Is there anything truly wrong, in the absence of clear science, in relying on anecdotal evidence or personal experiments?
And, Sharpsburger, why do you feel lifting has helped you?
jim,
the only reasonable thing for you to do is to experiment for yourself.
do some test sprints now like 50 fly or 50 free
then test again
Actually, I am planning to see for myself if lifting makes a difference, though I am hoping for at least as much of a boost in the 500 as the 50 (and the only study so far cited in favor of lifting indicates it may help longer swims more).
Our Y has a bunch of free weights, which I don't know how to use, along with two circuits of Nautilus machines.
I know that the former are supposedly infinitely superior to the latter, but I've also heard that it's harder to get hurt on machines than with free weights, and this is reasonably important to me.
I do about 14 or so of these machines, two or three times a week. They cover legs, arms, and torso, usually in multiple directions (i.e., there are separate machines for abs, obliques, and back.)

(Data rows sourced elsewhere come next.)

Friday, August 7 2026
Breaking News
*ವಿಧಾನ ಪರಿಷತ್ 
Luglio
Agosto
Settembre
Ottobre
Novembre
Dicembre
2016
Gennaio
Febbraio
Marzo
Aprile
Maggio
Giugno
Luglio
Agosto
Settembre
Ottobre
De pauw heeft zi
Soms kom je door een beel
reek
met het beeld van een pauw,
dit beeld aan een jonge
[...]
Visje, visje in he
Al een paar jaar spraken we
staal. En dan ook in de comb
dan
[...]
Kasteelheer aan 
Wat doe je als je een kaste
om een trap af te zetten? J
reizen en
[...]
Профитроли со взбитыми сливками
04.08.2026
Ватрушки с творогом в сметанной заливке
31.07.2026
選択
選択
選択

I started out with light weights, doing 3 sets of 12 each, then have gradually worked my way up over the last two or three weeks to where I am doing 1-2 sets of 8-12. I am getting up to weights that are pretty hard, though still not impossible, to lift at least 12 times. When I finish a set, I definitely can feel a burn and sometimes feel like swooning.
I realize this is probably far short of the ideal lifting routine for swimming, but it seems to me that if it doesn't do anything whatsoever for speed and endurance in the water, it's hard to believe a more "pure" (i.e., esoteric and exotic regimen discovered by some guru somewhere and involving new equipment for the Y or me to purchase) would be infinitely better.

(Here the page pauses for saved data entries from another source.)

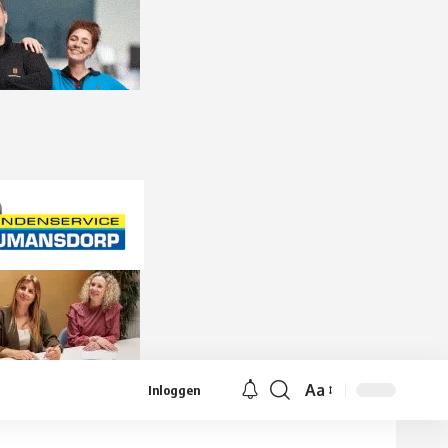
Aa
Inloggen
Lettergrootte
aanpassen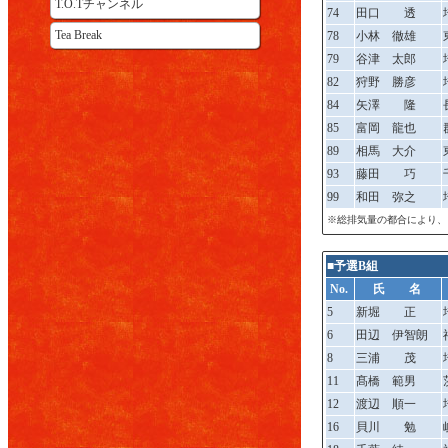
T.O.Tチャンネル
74
田口 透
Tea Break
78
小林 徹雄
79
谷津 太郎
82
狩野 勝彦
84
矢澤 隆
85
富岡 龍也
89
相馬 大介
93
藤田 巧
99
和田 弥之
※総排気量の都合により、
■予選B組
No.
氏 名
5
新堀 正
6
田辺 伊智朗
8
三浦 茂
11
髙橋 範男
12
渡辺 順一
16
貝川 勉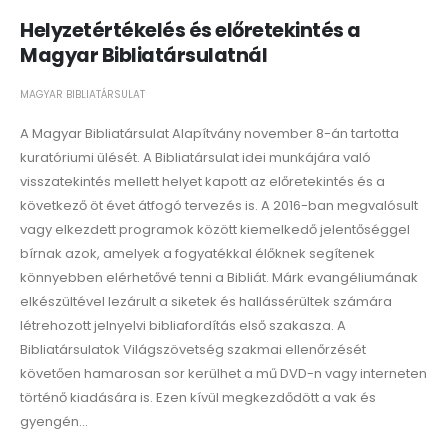
Helyzetértékelés és előretekintés a
Magyar Bibliatársulatnál
MAGYAR BIBLIATÁRSULAT
A Magyar Bibliatársulat Alapítvány november 8-án tartotta
kuratóriumi ülését. A Bibliatársulat idei munkájára való
visszatekintés mellett helyet kapott az előretekintés és a
következő öt évet átfogó tervezés is. A 2016-ban megvalósult
vagy elkezdett programok között kiemelkedő jelentőséggel
bírnak azok, amelyek a fogyatékkal élőknek segítenek
könnyebben elérhetővé tenni a Bibliát. Márk evangéliumának
elkészültével lezárult a siketek és hallássérültek számára
létrehozott jelnyelvi bibliafordítás első szakasza. A
Bibliatársulatok Világszövetség szakmai ellenőrzését
követően hamarosan sor kerülhet a mű DVD-n vagy interneten
történő kiadására is. Ezen kívül megkezdődött a vak és
gyengén...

For what it's worth, I do expect this will help me avoid injuries (if it doesn't injure me itself!) and add a general level of robustness that might make it easier for a decrepit josser like me to make it through my infirm days (once the incredible morning stiffness and functional arthritis of wt training starts to wear off).
I profoundly HOPE my swimming will improve, or at least not get a whole lot worse. The illegalizing of the speed suits is going to make seasonal comparisons awfully hard till somebody comes up with a valid with B70/ without B70 equalization formula, the controversy over which will make this thread seem like tiddly winks.
Leslie, I will tell you right now: I know I won't be able to raise myself up on your torture wheel, so don't even bring it with you on Thanksgiving. Instead, why don't you do my exact Nautilus circuit when you are here, same weights (you can adjust the settings), and then you can report back here to our voters how hopelessly weak I am--and how much potential for improvement I've got!
I can think of many routines that would be superior (for overall fitness and swimming) than doing 14 nautilus machines. For example, you could eliminate half of those machines and do various squats and lunges instead to better effect.